Exercise: Repeat the data word for word, starting at the very first line and ending at the line that contains "おすすめの面白いアニメは？", with both of those lines included.

Extracted data:

== Segment start ==

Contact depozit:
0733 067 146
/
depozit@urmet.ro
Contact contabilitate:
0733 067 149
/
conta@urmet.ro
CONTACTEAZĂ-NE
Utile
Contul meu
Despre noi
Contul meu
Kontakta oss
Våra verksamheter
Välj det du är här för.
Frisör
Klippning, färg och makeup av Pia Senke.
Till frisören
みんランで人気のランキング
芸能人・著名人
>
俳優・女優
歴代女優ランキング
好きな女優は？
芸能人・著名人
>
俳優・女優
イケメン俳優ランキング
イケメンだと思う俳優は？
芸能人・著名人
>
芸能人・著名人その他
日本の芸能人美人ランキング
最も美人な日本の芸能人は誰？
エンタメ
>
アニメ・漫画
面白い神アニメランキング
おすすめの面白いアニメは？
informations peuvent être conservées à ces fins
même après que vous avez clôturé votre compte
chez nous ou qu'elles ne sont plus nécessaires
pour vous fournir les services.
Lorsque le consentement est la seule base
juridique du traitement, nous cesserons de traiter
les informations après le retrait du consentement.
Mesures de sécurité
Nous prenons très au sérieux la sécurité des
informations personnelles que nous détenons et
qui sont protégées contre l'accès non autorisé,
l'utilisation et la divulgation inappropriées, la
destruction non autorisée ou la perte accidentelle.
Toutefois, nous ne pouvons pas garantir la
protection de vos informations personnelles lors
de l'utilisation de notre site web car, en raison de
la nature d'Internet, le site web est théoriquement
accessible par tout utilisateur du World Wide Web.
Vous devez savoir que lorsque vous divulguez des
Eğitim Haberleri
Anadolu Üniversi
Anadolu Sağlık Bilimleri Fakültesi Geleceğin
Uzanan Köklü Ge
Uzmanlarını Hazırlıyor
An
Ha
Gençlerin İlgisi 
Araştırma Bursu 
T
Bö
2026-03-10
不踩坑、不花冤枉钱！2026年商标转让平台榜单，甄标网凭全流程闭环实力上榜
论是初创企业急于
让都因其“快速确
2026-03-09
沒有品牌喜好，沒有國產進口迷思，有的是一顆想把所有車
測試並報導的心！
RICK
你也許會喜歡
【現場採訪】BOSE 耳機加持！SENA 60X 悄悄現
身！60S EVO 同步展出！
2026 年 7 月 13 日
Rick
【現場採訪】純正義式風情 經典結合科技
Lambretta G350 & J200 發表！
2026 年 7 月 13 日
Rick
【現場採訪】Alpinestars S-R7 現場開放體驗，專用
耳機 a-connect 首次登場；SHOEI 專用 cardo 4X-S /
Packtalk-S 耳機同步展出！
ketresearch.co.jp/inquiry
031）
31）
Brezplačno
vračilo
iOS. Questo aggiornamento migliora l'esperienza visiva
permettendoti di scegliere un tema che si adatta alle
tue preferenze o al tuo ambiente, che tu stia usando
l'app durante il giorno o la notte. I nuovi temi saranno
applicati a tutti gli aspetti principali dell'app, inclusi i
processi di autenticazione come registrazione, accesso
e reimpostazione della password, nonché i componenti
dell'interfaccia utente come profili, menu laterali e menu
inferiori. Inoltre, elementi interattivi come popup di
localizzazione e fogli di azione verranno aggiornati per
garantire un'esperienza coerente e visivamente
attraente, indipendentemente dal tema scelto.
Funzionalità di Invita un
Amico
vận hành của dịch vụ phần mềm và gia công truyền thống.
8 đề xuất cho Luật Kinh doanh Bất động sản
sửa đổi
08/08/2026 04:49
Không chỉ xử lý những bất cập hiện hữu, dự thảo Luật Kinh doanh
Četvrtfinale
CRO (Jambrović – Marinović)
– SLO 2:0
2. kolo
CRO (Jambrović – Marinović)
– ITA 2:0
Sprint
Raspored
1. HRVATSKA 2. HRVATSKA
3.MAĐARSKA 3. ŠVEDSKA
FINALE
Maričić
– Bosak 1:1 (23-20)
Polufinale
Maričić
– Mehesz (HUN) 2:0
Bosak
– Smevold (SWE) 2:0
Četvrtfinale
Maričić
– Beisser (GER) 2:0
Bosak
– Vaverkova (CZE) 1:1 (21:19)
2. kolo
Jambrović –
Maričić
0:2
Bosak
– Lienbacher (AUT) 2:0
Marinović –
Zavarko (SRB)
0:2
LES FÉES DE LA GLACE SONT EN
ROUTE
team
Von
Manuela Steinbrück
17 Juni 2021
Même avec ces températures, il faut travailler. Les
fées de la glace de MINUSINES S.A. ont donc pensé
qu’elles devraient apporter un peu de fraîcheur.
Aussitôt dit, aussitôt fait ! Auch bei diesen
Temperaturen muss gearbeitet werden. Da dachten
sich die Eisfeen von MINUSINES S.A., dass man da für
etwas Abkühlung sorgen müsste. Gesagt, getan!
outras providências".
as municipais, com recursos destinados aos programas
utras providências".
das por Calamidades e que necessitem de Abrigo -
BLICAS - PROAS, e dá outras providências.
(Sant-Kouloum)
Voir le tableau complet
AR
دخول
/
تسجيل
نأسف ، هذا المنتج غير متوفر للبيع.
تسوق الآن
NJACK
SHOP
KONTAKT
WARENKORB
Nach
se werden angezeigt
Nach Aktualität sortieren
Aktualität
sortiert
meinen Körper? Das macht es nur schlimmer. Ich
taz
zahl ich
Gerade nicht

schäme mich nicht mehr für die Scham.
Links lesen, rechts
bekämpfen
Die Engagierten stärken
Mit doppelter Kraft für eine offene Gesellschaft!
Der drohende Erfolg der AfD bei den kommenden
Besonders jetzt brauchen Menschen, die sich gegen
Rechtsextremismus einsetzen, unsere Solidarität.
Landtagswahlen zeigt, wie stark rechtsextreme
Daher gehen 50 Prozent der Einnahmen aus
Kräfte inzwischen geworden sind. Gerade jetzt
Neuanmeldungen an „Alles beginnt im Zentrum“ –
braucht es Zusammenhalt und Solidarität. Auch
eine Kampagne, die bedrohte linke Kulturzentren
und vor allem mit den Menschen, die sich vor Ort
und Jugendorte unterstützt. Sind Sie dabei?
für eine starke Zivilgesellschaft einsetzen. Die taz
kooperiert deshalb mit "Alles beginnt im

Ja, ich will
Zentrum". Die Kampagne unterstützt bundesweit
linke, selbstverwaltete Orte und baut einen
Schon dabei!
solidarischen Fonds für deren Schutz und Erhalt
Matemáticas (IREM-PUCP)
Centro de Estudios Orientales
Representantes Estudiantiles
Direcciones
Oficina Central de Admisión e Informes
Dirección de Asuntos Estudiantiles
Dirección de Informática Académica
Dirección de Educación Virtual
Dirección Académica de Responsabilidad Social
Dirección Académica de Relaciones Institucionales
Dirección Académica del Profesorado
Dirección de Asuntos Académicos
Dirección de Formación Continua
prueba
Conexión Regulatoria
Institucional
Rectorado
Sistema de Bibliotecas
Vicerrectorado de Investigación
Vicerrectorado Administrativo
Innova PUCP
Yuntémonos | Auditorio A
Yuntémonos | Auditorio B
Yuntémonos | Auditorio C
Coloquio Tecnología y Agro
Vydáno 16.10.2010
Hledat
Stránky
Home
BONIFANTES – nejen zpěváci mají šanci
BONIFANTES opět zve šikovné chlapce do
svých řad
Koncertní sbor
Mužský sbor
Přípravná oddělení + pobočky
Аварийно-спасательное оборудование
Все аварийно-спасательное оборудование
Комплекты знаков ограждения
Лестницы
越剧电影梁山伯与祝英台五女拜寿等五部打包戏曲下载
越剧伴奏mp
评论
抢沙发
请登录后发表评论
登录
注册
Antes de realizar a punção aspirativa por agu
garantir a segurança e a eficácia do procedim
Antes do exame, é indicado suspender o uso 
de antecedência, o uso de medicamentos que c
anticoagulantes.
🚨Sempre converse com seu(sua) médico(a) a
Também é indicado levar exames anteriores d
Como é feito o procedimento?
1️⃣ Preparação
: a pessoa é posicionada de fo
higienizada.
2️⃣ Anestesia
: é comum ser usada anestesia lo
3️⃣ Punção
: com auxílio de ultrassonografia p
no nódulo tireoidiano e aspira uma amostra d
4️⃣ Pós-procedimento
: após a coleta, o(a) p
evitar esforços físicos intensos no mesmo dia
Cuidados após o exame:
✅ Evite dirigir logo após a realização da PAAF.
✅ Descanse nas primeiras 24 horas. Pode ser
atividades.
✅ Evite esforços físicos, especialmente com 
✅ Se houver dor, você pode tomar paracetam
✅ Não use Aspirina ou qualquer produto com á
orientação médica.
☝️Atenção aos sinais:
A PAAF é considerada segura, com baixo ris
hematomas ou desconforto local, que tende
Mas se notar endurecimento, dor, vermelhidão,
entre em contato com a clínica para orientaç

== Segment end ==

Response area:
Contact depozit:
0733 067 146
/
depozit@urmet.ro
Contact contabilitate:
0733 067 149
/
conta@urmet.ro
CONTACTEAZĂ-NE
Utile
Contul meu
Despre noi
Contul meu
Kontakta oss
Våra verksamheter
Välj det du är här för.
Frisör
Klippning, färg och makeup av Pia Senke.
Till frisören
みんランで人気のランキング
芸能人・著名人
>
俳優・女優
歴代女優ランキング
好きな女優は？
芸能人・著名人
>
俳優・女優
イケメン俳優ランキング
イケメンだと思う俳優は？
芸能人・著名人
>
芸能人・著名人その他
日本の芸能人美人ランキング
最も美人な日本の芸能人は誰？
エンタメ
>
アニメ・漫画
面白い神アニメランキング
おすすめの面白いアニメは？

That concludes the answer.